▸ **Auszug**:
▼

Europas Jahrestage und seine Selbstzweifel

Wie viel Vergangenheit steckt in Europas Zukunft? Unsere Fokussierung auf vermeintliche Misserfolge und Probleme gefährdet das Projekt der europäischen Einigung. Ein klarerer Blick in die Geschichte kann weiterhelfen.

Hundert Jahre Völkermord an den Armeniern, 70 Jahre Ende des Zweiten Weltkriegs, 20 Jahre Srebrenica-Genozid – 2015 ist ein Jahr der Gedenken, doch nicht nur 2015. Wir Europäer reisen mit schwerem Gepäck: Allein im 20.Jahrhundert haben wir mehr Geschichte produziert, als wir schultern konnten. Wir konnten sie auch nicht einfach abwerfen, wir arbeiten sie ab, mehr oder weniger produktiv, und versuchten uns mit gutem Willen an einem größeren Ganzen, der europäischen Einigung.

Und nun die Krise, vielmehr die Krisen: Finanzkrise, Griechenland-Krise, Ukraine-Russland-Krise, Flüchtlingskrisen, um nur einige zu nennen. Alte Ressentiments leben wieder auf. Viel ist von Provokation und gebrochenen Regeln auf der einen, von Diktat, Rechthaberei und verweigerter Solidarität auf der anderen Seite die Rede. In der Kakofonie malen wir reflexartig gleich ein gescheitertes Projekt Europa an die virtuelle Wand.

▲

▸ **Angezeigte Zeilen**:
▼

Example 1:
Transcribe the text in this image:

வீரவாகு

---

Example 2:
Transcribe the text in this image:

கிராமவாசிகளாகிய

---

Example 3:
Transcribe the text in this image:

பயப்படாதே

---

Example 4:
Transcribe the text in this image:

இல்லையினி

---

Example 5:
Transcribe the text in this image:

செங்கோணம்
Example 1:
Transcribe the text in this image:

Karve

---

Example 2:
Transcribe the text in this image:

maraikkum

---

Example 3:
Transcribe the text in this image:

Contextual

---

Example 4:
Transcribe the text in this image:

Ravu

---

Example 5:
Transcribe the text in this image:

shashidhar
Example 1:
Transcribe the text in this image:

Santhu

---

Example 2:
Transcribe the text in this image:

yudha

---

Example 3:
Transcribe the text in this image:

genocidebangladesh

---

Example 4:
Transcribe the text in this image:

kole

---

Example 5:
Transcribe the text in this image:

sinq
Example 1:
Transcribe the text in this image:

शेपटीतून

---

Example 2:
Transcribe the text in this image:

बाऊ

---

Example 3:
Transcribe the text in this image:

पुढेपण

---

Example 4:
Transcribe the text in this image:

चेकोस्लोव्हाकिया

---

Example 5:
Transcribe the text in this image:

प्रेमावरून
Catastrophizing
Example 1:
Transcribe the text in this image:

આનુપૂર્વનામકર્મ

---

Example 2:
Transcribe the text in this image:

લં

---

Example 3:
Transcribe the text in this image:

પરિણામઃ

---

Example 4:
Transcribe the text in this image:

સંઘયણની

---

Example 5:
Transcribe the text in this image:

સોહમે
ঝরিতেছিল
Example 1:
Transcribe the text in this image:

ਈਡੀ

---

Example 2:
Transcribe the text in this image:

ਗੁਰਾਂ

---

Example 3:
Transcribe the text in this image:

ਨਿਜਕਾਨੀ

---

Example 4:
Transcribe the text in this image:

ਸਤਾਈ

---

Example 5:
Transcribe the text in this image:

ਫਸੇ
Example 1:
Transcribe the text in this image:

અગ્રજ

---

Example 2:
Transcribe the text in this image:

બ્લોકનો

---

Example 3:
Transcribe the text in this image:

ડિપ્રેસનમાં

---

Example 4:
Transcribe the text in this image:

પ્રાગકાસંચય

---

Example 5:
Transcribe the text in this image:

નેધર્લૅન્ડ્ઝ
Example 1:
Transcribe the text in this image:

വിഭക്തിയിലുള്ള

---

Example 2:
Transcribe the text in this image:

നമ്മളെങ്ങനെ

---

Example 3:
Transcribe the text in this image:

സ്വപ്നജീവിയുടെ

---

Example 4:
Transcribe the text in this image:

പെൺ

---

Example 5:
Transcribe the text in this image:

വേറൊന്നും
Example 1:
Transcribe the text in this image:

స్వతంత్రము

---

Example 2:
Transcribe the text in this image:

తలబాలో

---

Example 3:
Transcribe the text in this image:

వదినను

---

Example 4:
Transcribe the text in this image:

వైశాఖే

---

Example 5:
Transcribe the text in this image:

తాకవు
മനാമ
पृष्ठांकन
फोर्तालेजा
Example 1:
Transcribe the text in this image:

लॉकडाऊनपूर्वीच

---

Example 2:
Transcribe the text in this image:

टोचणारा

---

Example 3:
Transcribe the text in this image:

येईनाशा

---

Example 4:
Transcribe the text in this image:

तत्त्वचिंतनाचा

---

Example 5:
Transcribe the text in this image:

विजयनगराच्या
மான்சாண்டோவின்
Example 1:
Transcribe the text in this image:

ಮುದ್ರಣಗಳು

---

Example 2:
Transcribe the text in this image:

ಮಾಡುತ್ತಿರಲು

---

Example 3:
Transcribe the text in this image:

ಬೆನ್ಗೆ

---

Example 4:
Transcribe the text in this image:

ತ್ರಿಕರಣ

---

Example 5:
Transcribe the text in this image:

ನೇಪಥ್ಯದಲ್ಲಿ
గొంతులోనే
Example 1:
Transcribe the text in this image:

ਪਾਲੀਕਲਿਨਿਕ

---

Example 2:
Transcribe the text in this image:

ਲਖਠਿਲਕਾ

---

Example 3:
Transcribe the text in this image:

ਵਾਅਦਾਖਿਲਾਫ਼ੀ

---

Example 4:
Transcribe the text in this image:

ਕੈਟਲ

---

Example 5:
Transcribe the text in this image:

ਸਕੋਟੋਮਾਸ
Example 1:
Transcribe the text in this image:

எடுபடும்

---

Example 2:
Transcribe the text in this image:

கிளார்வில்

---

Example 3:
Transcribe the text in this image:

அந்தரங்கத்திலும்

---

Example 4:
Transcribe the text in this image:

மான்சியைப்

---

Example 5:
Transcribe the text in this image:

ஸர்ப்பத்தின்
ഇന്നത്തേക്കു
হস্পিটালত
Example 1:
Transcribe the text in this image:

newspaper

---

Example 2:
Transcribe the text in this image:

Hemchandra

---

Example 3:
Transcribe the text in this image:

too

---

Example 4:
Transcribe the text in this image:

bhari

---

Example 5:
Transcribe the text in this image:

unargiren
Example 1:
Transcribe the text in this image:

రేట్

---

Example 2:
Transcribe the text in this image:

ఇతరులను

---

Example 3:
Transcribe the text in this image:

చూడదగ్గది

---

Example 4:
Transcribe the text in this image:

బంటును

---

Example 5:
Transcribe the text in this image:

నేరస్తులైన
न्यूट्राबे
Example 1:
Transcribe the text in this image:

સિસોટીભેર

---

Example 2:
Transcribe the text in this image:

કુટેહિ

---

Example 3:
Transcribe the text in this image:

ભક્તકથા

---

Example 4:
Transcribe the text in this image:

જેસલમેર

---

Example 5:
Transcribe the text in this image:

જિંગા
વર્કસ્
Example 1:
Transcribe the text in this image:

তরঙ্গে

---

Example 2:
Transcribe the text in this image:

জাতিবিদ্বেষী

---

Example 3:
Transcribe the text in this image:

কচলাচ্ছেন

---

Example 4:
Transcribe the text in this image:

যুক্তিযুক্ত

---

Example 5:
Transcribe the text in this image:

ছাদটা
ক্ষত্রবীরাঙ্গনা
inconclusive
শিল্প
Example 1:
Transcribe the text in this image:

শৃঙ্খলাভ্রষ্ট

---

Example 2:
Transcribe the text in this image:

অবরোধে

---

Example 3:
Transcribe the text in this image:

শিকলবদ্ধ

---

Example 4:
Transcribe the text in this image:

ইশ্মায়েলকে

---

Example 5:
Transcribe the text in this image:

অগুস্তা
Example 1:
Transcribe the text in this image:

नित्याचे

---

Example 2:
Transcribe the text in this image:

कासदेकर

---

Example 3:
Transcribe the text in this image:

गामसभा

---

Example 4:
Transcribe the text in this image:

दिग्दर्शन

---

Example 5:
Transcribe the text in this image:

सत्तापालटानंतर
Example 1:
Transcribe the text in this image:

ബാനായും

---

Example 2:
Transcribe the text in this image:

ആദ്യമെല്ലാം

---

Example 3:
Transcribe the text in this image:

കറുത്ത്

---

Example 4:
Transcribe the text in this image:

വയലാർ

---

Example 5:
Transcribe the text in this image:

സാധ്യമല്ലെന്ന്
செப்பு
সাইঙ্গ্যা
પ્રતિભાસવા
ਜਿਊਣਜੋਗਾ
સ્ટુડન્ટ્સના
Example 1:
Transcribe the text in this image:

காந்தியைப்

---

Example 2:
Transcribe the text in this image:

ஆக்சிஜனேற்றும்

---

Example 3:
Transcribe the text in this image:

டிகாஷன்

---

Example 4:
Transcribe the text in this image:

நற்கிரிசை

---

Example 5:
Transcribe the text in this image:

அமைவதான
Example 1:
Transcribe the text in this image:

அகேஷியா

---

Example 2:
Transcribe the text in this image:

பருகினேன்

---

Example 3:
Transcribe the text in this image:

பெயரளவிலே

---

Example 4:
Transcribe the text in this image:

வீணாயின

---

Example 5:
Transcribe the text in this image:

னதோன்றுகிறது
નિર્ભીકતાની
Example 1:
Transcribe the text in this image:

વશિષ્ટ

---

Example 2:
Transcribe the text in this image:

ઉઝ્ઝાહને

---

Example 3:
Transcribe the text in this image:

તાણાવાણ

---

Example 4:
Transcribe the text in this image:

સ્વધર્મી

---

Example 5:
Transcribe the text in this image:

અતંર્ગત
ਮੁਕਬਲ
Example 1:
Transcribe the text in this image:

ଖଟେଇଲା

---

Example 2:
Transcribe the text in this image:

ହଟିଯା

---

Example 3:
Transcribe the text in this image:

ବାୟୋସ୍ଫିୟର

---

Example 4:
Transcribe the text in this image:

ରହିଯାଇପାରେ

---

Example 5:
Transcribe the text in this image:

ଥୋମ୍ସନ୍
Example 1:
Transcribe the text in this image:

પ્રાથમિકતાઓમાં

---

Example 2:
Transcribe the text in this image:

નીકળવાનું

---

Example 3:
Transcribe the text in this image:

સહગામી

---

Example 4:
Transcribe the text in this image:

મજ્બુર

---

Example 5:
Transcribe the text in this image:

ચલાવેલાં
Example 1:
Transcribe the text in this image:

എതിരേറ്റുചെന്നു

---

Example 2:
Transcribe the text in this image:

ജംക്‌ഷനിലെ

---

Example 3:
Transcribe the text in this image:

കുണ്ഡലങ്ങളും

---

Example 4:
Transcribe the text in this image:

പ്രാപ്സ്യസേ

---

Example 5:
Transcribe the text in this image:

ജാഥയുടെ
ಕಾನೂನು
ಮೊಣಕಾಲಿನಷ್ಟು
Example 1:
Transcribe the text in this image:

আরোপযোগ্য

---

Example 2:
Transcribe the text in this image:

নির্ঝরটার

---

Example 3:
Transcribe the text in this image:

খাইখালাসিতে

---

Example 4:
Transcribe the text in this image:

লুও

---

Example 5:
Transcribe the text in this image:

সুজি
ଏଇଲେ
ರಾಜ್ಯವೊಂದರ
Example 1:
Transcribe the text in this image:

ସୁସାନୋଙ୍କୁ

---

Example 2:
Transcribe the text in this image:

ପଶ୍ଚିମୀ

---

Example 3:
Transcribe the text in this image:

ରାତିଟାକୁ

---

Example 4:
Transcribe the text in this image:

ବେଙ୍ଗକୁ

▲

▸ **Aufgabe**:
Übertragen Sie den Satz „Unsere Fokussierung auf vermeintliche Misserfolge und Probleme gefährdet das Projekt der europäischen Einigung.“ aus dem Auszug ins Englische. Die Zeilen sind hierfür ohne Belang.

▸ **Lösung**:
Our focus on supposed failures and problems endangers the project of European unification.